Voluntary response sampling was used to recruit 50 participants (31 female; 19 male; 71.78±9.64 years) to a foot health promotion event at the Charles Sturt University Community Engagement and Wellness Centre. Student practitioners completed basic neurovascular assessments to ascertain each participant’s arterial, venous and neurological status. Participants also completed the Foot Health Status Questionnaire. With the exception of age, absolute toe pressure, and monofilament results, data was categorical in nature. Descriptive statistics have been used to identify themes specific to those participants with diabetes.
Thirteen percent of participants reported they were currently managing diabetes. This is below the 16.6% expected for Australians in the 65-74 years age range, however, the sample was representative of the local over-55 population. Of those participants with diabetes, 50% indicated that their feet did not restrict work activities and 67% were not limited in their ability to climb stairs, or in showering and dressing. Additionally, 83% reported a positive self-rating of health, and rarely or never feeling worn out.
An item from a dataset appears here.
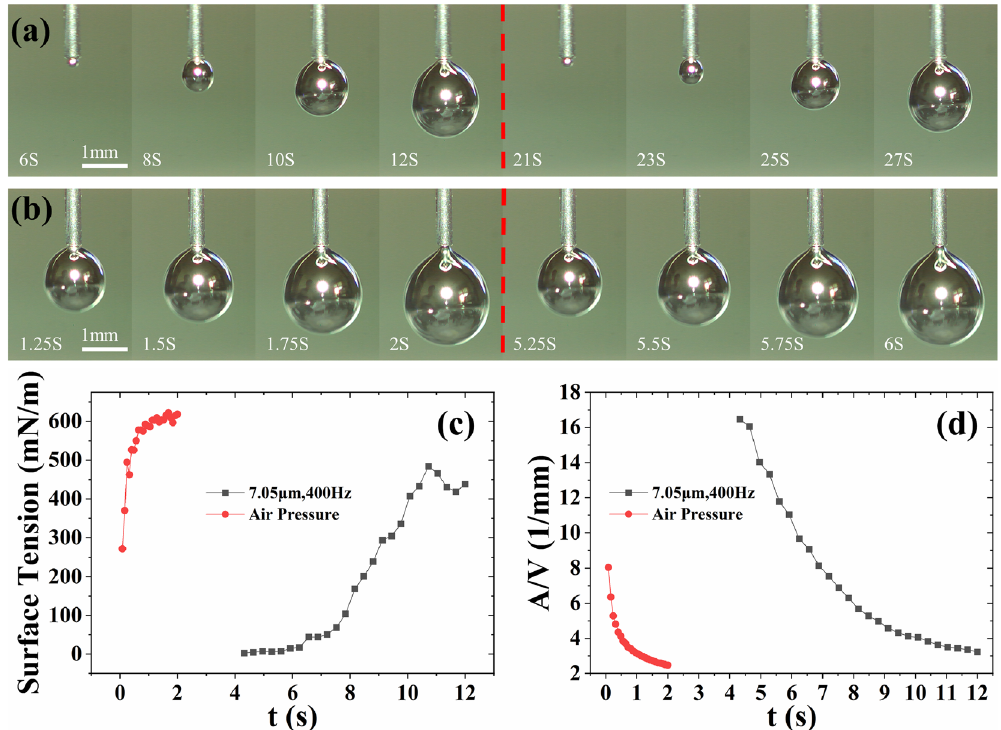
Figure 6. Comparison of micro-vibration and pneumatic. ( a ) The EGaIn extrusion process under micro- vibration. ( b ) The EGaIn extrusion process under pneumatic. ( c ) Surface tension of droplets extrusion under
The findings of this study indicate that many older people living with diabetes are feeling healthy and are not restricted by their diagnosis. It is known that positive messaging in public health campaigns is more effective in changing behaviour, than reinforcing negative information. Despite the need to educate clients about the risks associated with poorly controlled diabetes, clinicians also have a key role in highlighting the benefits of positive behavioural change and improving health literacy to enhance the health and wellbeing of clients.